Judgements on the overall condition of a feature will be influenced by a variety of factors and in some cases a feature may be assessed as being in favourable condition when only some of the targets set for it have been met.
4.5 Recording Activities and Management Measures
Activities on, or near, the site and practical management measures affecting the condition of interest features will be included in the monitoring process. This information will be reported using a set of agreed categories.
An important part of monitoring is the potential of relating observed changes in the condition of the interest features to the reasons for such changes. Activities being carried out on, or near, the site may be causing the feature to decline in condition, or may be constraining desired improvements. Conversely, management measures may result in improvements to the condition of features and the identification of such measures will demonstrate their value and influence future management actions. The result of such compliance monitoring will help inform views on whether existing legal, administrative, practical management and incentive measures are proving effective. Data from other sources may also provide contextual information and help inform our views on the success or otherwise of measures.
4.6 Monitoring Cycle
The overall cycle will ensure that the interest features for all statutory sites will be monitored at least once within six years. However, for any particular site all the interest features should be monitored within a three year period.
There is a need to monitor statutory sites and their interest features within an agreed cycle. This cycle needs to take account of the scale of monitoring required, the likely rate of change and the national and international reporting needs. As key reports on European Directives and international agreements and Conventions operate on a six year cycle this has been chosen as the overall cycle for monitoring in the UK. Within the overall monitoring cycle, it will be useful to form a view of the overall condition of the features within a proportion of the statutory sites on a more frequent basis. Each interest feature within a site should therefore be monitored, preferably within the same year, but certainly within a three year period. This will enable an interim UK wide report on a proportion of the statutory site network to be produced every three years.
4.7 Reporting Arrangements
Information on the SSSI and ASSI series will be presented, at the UK level, on the basis of the biodiversity broad habitat types originally described in the UK Biodiversity Action Plan (1994) and on categories appropriate to the Geological Conservation Review. Reporting on species is for an agreed set of species categories. A full report will be produced once every six years with an interim report produced between full reports. The monitoring framework will generate information on the condition of features across the statutory site network as a whole, or on the status of features within individual sites, and will be used to fulfil reporting requirements under European Directives and International Conventions.

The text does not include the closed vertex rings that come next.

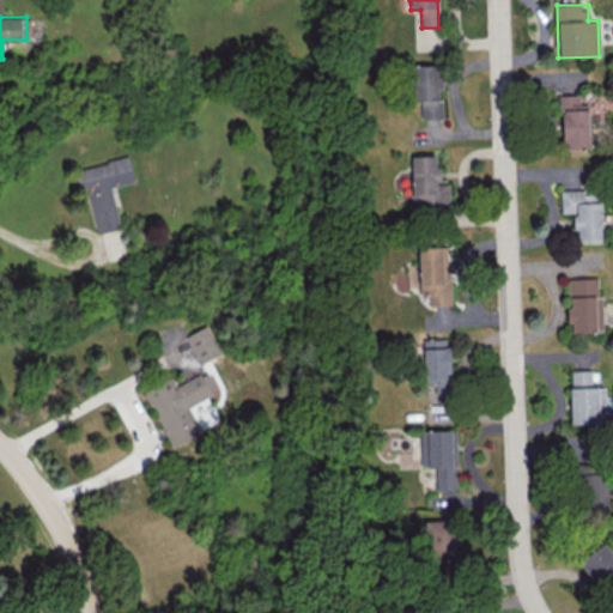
[(442,117),(442,99),(437,99),(437,89),(442,89),(442,64),(413,65),(413,101),(420,101),(420,117),(442,117)]
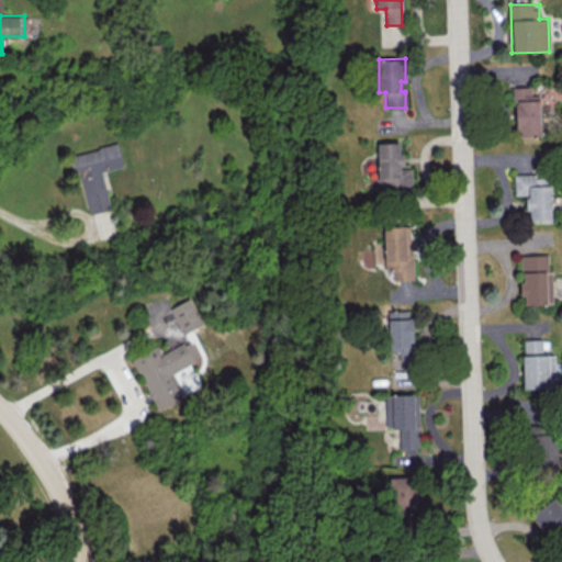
[(530,86),(515,87),(516,136),(540,136),(539,96),(531,96),(530,86)]
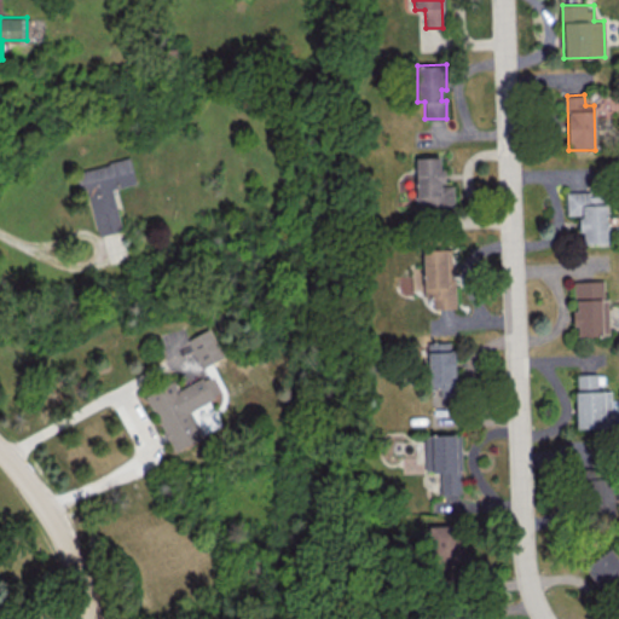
[(443,157),(416,156),(416,209),(453,209),(453,185),(441,185),(443,157)]
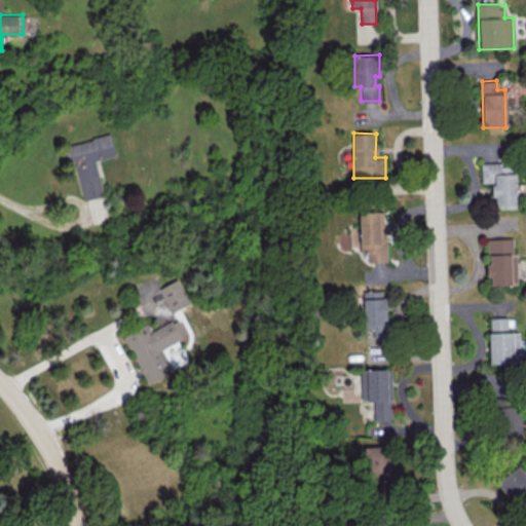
[(76,165),(82,199),(103,195),(95,159),(114,155),(110,135),(64,144),(68,166),(76,165)]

Reports on the condition of features are required for a variety of purposes and on a variety of scales. The common standard is to allow the separate country accounts to be compared and aggregated to produce a UK account on the overall condition of features and the activities and practical management measures affecting them. The standard must also enable more specific accounts to be produced on the important habitats and species covered by the Biodiversity Action Plan, the Annex 1 habitats and Annex II species listed in the Habitats Directive, Annex I birds in the Birds Directive and species and habitats covered by the Ramsar Convention. It may also be necessary to aggregate information on features to produce site based reports. Individual country agencies may report in more detail than these categories and may wish to report on a more frequent basis.